In order to use your own classes with the TTree I/O, you’d need to generate so-called dictionaries for the classes. I suggest the documentation on adding your own class to a tree and the tree4 tutorial to get started.

Cheers,
Jakob

Thanks for the reply! How do I setup a struct with variable sized arrays? So I’d like something like this:


record_length = (this could change)

struct event_STRUCT {
		Int_t Event_NO;
		Int_t Channel;
		Float_t datapoints[record_length];
	};

event_STRUCT sEvent;

TTree *tree = new TTree(); 

and so on......

I know this does not work like that. Is there a way or is another approach necessary? Thanks you!

You could use

struct event_STRUCT {
   Int_t Event_NO;
   Int_t Channel;
   std::vector<Float_t> datapoints;
};

Ok thank you! But how can I populate the vector? Sorry i have close to zero experience with c++.

As an example I know that I could do something like this:

struct event_STRUCT {
	Int_t Event_NO;
	Int_t Channel;
	Float_t datapoints[100];
};

event_STRUCT sEvent;

TTree *tree = new TTree();

tree->Branch("Event", &sEvent.Event_NO, "Event/I");
tree->Branch("Channel", &sEvent.Channel, "Channel/I");
tree->Branch("datapoints", sEvent.datapoints, "datapoints[100]/F");

sEvent.Event = 1;
sEvent.Channel = 1;

for (int i = 0; i < 100; ++i)
{
	sEvent.datapoints[i] = i;
}

tree->Fill();

TFile *output = new TFile("tree.root", "recreate");
tree->Write();
output->Close();
	
}

But how does it work with the vector? I tried some things inside the for loop with push_back() but could not make it work.

What didn’t work, exactly? push_back should work to “fill” vectors.
As side note, and just my two cents: I’d say if you need vectors (or variable size elements), I try to avoid structs in trees, since ROOT will expect contiguous memory for consecutive members of the struct and the variable number of elements could cause trouble depending on the type (not necessarily, but something to be careful about); you can use separate branches for each variable (Event, channel,…), which will need SetBranchAddress for each one, but is generally safer, I think.

I tried


	struct event_STRUCT {
		Int_t Event;
		Int_t Channel;
		std::vector<Float_t> datapoints;
	};

event_STRUCT sEvent;
....
....

tree->Branch("datapoints", sEvent.datapoints, "datapoints/F");

for (int i = 0; i < 100; ++i)
{
	sEvent.datapoints.push_back(i);
}

tree->Fill();

and other different forms of that but it doesn’t seem to work like that. What am I doing wrong?

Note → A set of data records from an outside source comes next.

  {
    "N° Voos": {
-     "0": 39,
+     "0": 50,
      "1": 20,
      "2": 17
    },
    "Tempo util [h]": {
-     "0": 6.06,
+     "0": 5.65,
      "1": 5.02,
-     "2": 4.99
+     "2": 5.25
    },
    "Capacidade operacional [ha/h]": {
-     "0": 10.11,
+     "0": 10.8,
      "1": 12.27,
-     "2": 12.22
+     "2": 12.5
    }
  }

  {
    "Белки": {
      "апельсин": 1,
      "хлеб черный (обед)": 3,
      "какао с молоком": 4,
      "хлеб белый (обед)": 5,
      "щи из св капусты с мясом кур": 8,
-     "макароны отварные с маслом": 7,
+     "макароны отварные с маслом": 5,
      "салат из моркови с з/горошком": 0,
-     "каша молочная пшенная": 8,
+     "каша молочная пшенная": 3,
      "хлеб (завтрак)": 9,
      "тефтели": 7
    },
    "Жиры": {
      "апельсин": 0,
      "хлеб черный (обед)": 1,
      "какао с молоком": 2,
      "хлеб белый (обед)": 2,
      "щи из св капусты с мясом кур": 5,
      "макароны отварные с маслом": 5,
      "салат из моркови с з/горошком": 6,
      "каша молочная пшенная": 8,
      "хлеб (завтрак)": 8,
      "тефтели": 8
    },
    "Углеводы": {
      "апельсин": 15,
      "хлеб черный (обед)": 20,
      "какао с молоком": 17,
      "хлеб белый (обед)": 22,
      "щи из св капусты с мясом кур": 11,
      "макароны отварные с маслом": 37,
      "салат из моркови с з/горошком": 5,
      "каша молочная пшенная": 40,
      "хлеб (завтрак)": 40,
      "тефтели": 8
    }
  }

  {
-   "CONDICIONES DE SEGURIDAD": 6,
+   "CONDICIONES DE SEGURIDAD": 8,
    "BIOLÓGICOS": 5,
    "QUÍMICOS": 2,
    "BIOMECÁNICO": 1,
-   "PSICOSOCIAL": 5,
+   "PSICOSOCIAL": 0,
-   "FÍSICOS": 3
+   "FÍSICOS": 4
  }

Concerning seperating the branches for each variable: Would it provide enough flexibility and ease of use for further analysis. Like filtering the tree to get only the data from a specific channel for example.
Could you give further explanation on how the SetBranchAdress thing would work for my example or give me a reference to the documentation? I have a hard time understanding and finding what I need.

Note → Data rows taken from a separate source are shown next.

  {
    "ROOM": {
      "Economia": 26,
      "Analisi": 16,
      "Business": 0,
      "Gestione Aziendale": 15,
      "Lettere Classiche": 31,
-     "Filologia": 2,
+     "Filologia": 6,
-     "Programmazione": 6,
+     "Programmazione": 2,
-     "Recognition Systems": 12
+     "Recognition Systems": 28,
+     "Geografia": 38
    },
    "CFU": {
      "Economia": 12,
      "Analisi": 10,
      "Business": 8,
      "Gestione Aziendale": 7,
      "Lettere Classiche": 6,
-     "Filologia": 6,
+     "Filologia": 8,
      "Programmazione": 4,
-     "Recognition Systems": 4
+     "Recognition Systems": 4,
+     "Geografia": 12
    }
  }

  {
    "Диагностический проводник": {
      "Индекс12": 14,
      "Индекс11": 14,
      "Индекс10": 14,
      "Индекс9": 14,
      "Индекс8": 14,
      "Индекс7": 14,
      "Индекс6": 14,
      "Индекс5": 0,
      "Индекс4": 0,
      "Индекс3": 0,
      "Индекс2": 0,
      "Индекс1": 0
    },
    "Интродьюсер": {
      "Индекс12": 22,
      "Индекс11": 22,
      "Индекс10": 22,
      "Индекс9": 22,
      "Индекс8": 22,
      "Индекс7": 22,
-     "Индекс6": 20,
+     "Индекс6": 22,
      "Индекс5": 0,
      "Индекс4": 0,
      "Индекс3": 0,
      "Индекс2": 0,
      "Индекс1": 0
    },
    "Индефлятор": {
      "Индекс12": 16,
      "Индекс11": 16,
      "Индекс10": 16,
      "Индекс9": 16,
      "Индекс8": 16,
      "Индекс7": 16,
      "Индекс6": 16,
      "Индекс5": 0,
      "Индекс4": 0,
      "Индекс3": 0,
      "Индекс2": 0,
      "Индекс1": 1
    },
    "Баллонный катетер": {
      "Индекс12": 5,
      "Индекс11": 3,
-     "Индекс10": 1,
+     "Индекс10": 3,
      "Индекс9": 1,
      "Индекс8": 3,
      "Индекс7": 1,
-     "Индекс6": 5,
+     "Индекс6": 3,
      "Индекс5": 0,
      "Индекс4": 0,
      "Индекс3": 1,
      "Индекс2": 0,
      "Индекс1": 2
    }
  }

https://root.cern/doc/master/tree1_8C_source.html
The example shows how to create, fill, save and read a tree and plot histograms from it.

Thank you! Ok, this is a really simple example.

One question:

In the example they loop over all entries of “px” for example and fill it in a histogram. How would I subdivide/group my entries? In my example I’d have a branch for “Channel” and one for “Datapoints”. How would I then select only the datapoints corresponding to channel 1 for example. Would I have to somehow split my Channel branch first?

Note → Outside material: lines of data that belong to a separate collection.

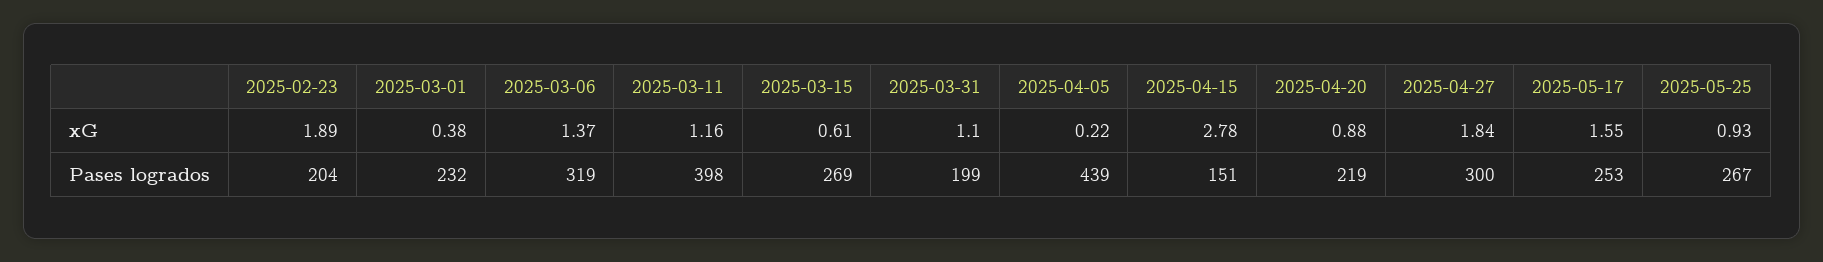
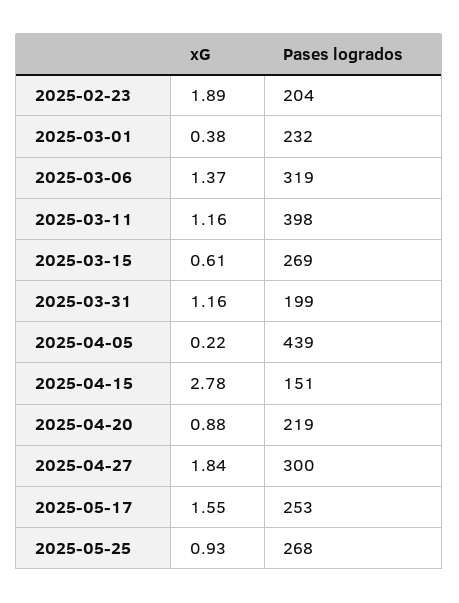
  {
    "2025-02-23": {
      "xG": 1.89,
      "Pases logrados": 204
    },
    "2025-03-01": {
      "xG": 0.38,
      "Pases logrados": 232
    },
    "2025-03-06": {
      "xG": 1.37,
      "Pases logrados": 319
    },
    "2025-03-11": {
      "xG": 1.16,
      "Pases logrados": 398
    },
    "2025-03-15": {
      "xG": 0.61,
      "Pases logrados": 269
    },
    "2025-03-31": {
-     "xG": 1.1,
+     "xG": 1.16,
      "Pases logrados": 199
    },
    "2025-04-05": {
      "xG": 0.22,
      "Pases logrados": 439
    },
    "2025-04-15": {
      "xG": 2.78,
      "Pases logrados": 151
    },
    "2025-04-20": {
      "xG": 0.88,
      "Pases logrados": 219
    },
    "2025-04-27": {
      "xG": 1.84,
      "Pases logrados": 300
    },
    "2025-05-17": {
      "xG": 1.55,
      "Pases logrados": 253
    },
    "2025-05-25": {
      "xG": 0.93,
-     "Pases logrados": 267
+     "Pases logrados": 268
    }
  }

Once you have done SetBranchAddress for the branches you want to read (you don’t have to do it for all branches if you don’t need them), every time you do GetEntry or GetEvent all of them are “read” for the same event, so you can do any processing, selection, etc on any of them, exactly as you would do when iterating over arrays or vectors, for instance, where at each iteration you are accessing the same index for all variables; e.g. inside the reader loop, after GetEntry(i) you can just do “if Channel=1 then do this…” or whatever you need. Of course, if you have vectors inside branches, you also have to iterate over these vectors’ entries, inside each event.